Immune Privilege as an Intrinsic CNS Property: Astrocytes Protect the CNS against T-Cell-Mediated Neuroinflammation

1Institute of Behavioural Physiology, Leibniz Institute for Farm Animal Biology, Wilhelm-Stahl-Allee 2, 18196 Dummerstorf, Germany
2Division of Infection and Immunity, University College London, Cruciform Building, Gower Street, London WC1 6BT, UK
3Experimental Pediatrics, University Hospital, Otto-von-Guericke University Magdeburg, Leipziger Straße 44, 39120 Magdeburg, Germany

Received 21 February 2013; Accepted 9 July 2013

Academic Editor: Jonathan P. Godbout

Copyright © 2013 Ulrike Gimsa et al.
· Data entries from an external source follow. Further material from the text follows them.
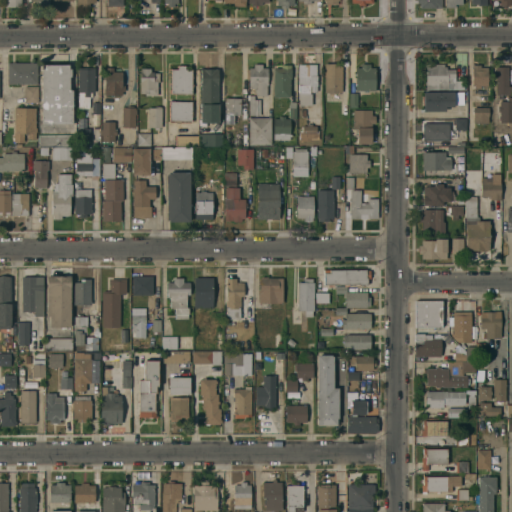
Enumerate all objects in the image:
building: (66, 0)
building: (66, 0)
building: (311, 0)
building: (39, 1)
building: (217, 1)
building: (256, 1)
building: (307, 1)
building: (331, 1)
building: (41, 2)
building: (84, 2)
building: (114, 2)
building: (170, 2)
building: (171, 2)
building: (233, 2)
building: (256, 2)
building: (283, 2)
building: (332, 2)
building: (361, 2)
building: (361, 2)
building: (477, 2)
building: (478, 2)
building: (504, 2)
building: (11, 3)
building: (12, 3)
building: (84, 3)
building: (114, 3)
building: (235, 3)
building: (284, 3)
building: (428, 3)
building: (429, 3)
building: (452, 3)
building: (452, 3)
building: (503, 3)
road: (256, 39)
building: (21, 73)
building: (22, 73)
building: (479, 75)
building: (439, 76)
building: (478, 76)
building: (332, 77)
building: (364, 77)
building: (439, 77)
building: (332, 78)
building: (365, 78)
building: (180, 79)
building: (257, 79)
building: (258, 79)
building: (85, 80)
building: (180, 80)
building: (280, 80)
building: (501, 80)
building: (147, 81)
building: (281, 81)
building: (502, 81)
building: (112, 82)
building: (148, 82)
building: (112, 83)
building: (305, 83)
building: (306, 83)
building: (85, 86)
building: (208, 87)
building: (30, 93)
building: (55, 93)
building: (30, 94)
building: (56, 94)
building: (208, 95)
building: (436, 100)
building: (441, 100)
building: (253, 106)
building: (253, 106)
building: (230, 108)
building: (231, 109)
building: (179, 110)
building: (505, 110)
building: (179, 111)
building: (506, 111)
building: (479, 114)
building: (480, 115)
building: (128, 116)
building: (128, 117)
building: (153, 117)
building: (153, 117)
building: (24, 123)
building: (24, 123)
building: (460, 124)
building: (362, 125)
building: (362, 125)
building: (281, 127)
building: (281, 129)
building: (107, 130)
building: (258, 130)
building: (435, 130)
building: (107, 131)
building: (259, 131)
building: (435, 131)
building: (308, 132)
building: (309, 133)
building: (83, 135)
building: (213, 137)
building: (83, 138)
building: (143, 138)
building: (55, 139)
building: (143, 139)
building: (185, 139)
building: (209, 139)
building: (56, 140)
building: (186, 141)
building: (175, 152)
building: (60, 153)
building: (61, 153)
building: (120, 153)
building: (155, 153)
building: (175, 153)
building: (104, 154)
building: (155, 154)
building: (121, 155)
building: (83, 156)
building: (492, 157)
building: (244, 158)
building: (244, 158)
building: (434, 160)
building: (139, 161)
building: (140, 161)
building: (435, 161)
building: (11, 162)
building: (11, 162)
building: (299, 162)
building: (508, 162)
building: (509, 162)
building: (298, 163)
building: (357, 163)
building: (84, 164)
building: (356, 164)
building: (83, 170)
building: (107, 170)
building: (107, 171)
building: (39, 173)
building: (39, 173)
building: (229, 177)
building: (229, 179)
building: (490, 187)
building: (490, 187)
building: (436, 194)
building: (61, 195)
building: (436, 195)
building: (177, 196)
building: (177, 197)
building: (141, 198)
building: (111, 199)
building: (141, 199)
building: (4, 200)
building: (60, 200)
building: (112, 200)
building: (267, 201)
building: (267, 201)
building: (460, 201)
building: (5, 202)
building: (81, 202)
building: (82, 203)
building: (19, 204)
building: (19, 204)
building: (233, 204)
building: (323, 204)
building: (202, 205)
building: (202, 205)
building: (324, 205)
building: (359, 205)
building: (233, 206)
building: (360, 206)
building: (303, 207)
building: (304, 208)
building: (455, 211)
building: (431, 218)
building: (509, 219)
building: (432, 221)
building: (474, 227)
building: (475, 234)
road: (508, 235)
building: (455, 244)
building: (456, 245)
road: (199, 246)
building: (433, 248)
building: (432, 249)
road: (398, 256)
building: (344, 276)
building: (345, 277)
road: (455, 283)
building: (141, 285)
building: (142, 285)
building: (269, 290)
building: (270, 290)
building: (82, 291)
building: (81, 292)
building: (202, 292)
building: (202, 293)
building: (31, 294)
building: (32, 295)
building: (304, 296)
building: (178, 297)
building: (305, 297)
building: (321, 297)
building: (353, 298)
building: (232, 299)
building: (354, 299)
building: (58, 300)
building: (232, 300)
building: (5, 301)
building: (58, 301)
building: (5, 302)
building: (111, 303)
building: (111, 304)
building: (427, 313)
building: (431, 313)
building: (353, 319)
building: (356, 320)
building: (489, 323)
building: (461, 324)
building: (489, 324)
building: (138, 325)
building: (460, 326)
building: (138, 328)
building: (79, 329)
building: (78, 330)
building: (22, 332)
building: (22, 334)
building: (355, 341)
building: (355, 341)
building: (168, 342)
building: (58, 343)
building: (90, 343)
building: (91, 343)
building: (168, 343)
building: (58, 344)
building: (426, 346)
building: (426, 347)
building: (511, 348)
building: (175, 356)
building: (205, 356)
building: (175, 357)
building: (205, 357)
building: (4, 358)
building: (5, 359)
building: (54, 359)
building: (55, 360)
building: (361, 362)
building: (362, 362)
building: (237, 364)
building: (238, 364)
building: (460, 364)
building: (511, 364)
building: (460, 366)
building: (37, 367)
building: (81, 367)
building: (38, 369)
building: (83, 370)
building: (302, 370)
building: (303, 370)
building: (350, 375)
building: (124, 376)
building: (443, 378)
building: (443, 378)
building: (126, 380)
building: (8, 381)
building: (65, 382)
building: (65, 383)
building: (289, 384)
building: (178, 385)
building: (178, 385)
building: (289, 385)
building: (147, 389)
building: (498, 389)
building: (499, 389)
building: (147, 390)
building: (265, 392)
building: (325, 392)
building: (325, 392)
building: (485, 392)
building: (266, 393)
building: (483, 393)
building: (444, 397)
building: (443, 398)
building: (208, 401)
building: (209, 401)
building: (241, 402)
building: (241, 402)
building: (370, 402)
building: (471, 402)
building: (27, 405)
building: (26, 406)
building: (357, 406)
building: (53, 407)
building: (110, 407)
building: (358, 407)
building: (7, 408)
building: (80, 408)
building: (81, 408)
building: (177, 408)
building: (54, 409)
building: (110, 409)
building: (177, 409)
building: (487, 409)
building: (487, 410)
building: (509, 410)
building: (7, 411)
building: (509, 411)
building: (457, 412)
building: (294, 413)
building: (456, 413)
building: (295, 414)
building: (360, 423)
building: (361, 424)
building: (509, 424)
building: (509, 425)
building: (433, 428)
building: (432, 430)
building: (460, 440)
road: (198, 453)
building: (433, 457)
building: (433, 458)
building: (482, 459)
building: (482, 459)
building: (461, 467)
road: (509, 477)
building: (439, 483)
building: (438, 484)
building: (59, 492)
building: (59, 492)
building: (83, 492)
building: (83, 493)
building: (485, 493)
building: (485, 493)
building: (142, 495)
building: (241, 495)
building: (359, 495)
building: (462, 495)
building: (3, 496)
building: (143, 496)
building: (169, 496)
building: (271, 496)
building: (293, 496)
building: (3, 497)
building: (26, 497)
building: (27, 497)
building: (169, 497)
building: (204, 497)
building: (241, 497)
building: (272, 497)
building: (324, 497)
building: (358, 497)
building: (203, 498)
building: (293, 498)
building: (325, 498)
building: (111, 499)
building: (112, 499)
building: (431, 507)
building: (432, 507)
building: (58, 510)
building: (184, 510)
building: (185, 510)
building: (357, 510)
building: (60, 511)
building: (82, 511)
building: (83, 511)
building: (467, 511)
building: (468, 511)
This is an open access article distributed under the Creative Commons Attribution License, which permits unrestricted use, distribution, and reproduction in any medium, provided the original work is properly cited.


Astrocytes have many functions in the central nervous system (CNS). They support differentiation and homeostasis of neurons and influence synaptic activity. They are responsible for formation of the blood-brain barrier (BBB) and make up the glia limitans. Here, we review their contribution to neuroimmune interactions and in particular to those induced by the invasion of activated T cells. We discuss the mechanisms by which astrocytes regulate pro- and anti-inflammatory aspects of T-cell responses within the CNS. Depending on the microenvironment, they may become potent antigen-presenting cells for T cells and they may contribute to inflammatory processes. They are also able to abrogate or reprogram T-cell responses by inducing apoptosis or secreting inhibitory mediators. We consider apparently contradictory functions of astrocytes in health and disease, particularly in their interaction with lymphocytes, which may either aggravate or suppress neuroinflammation.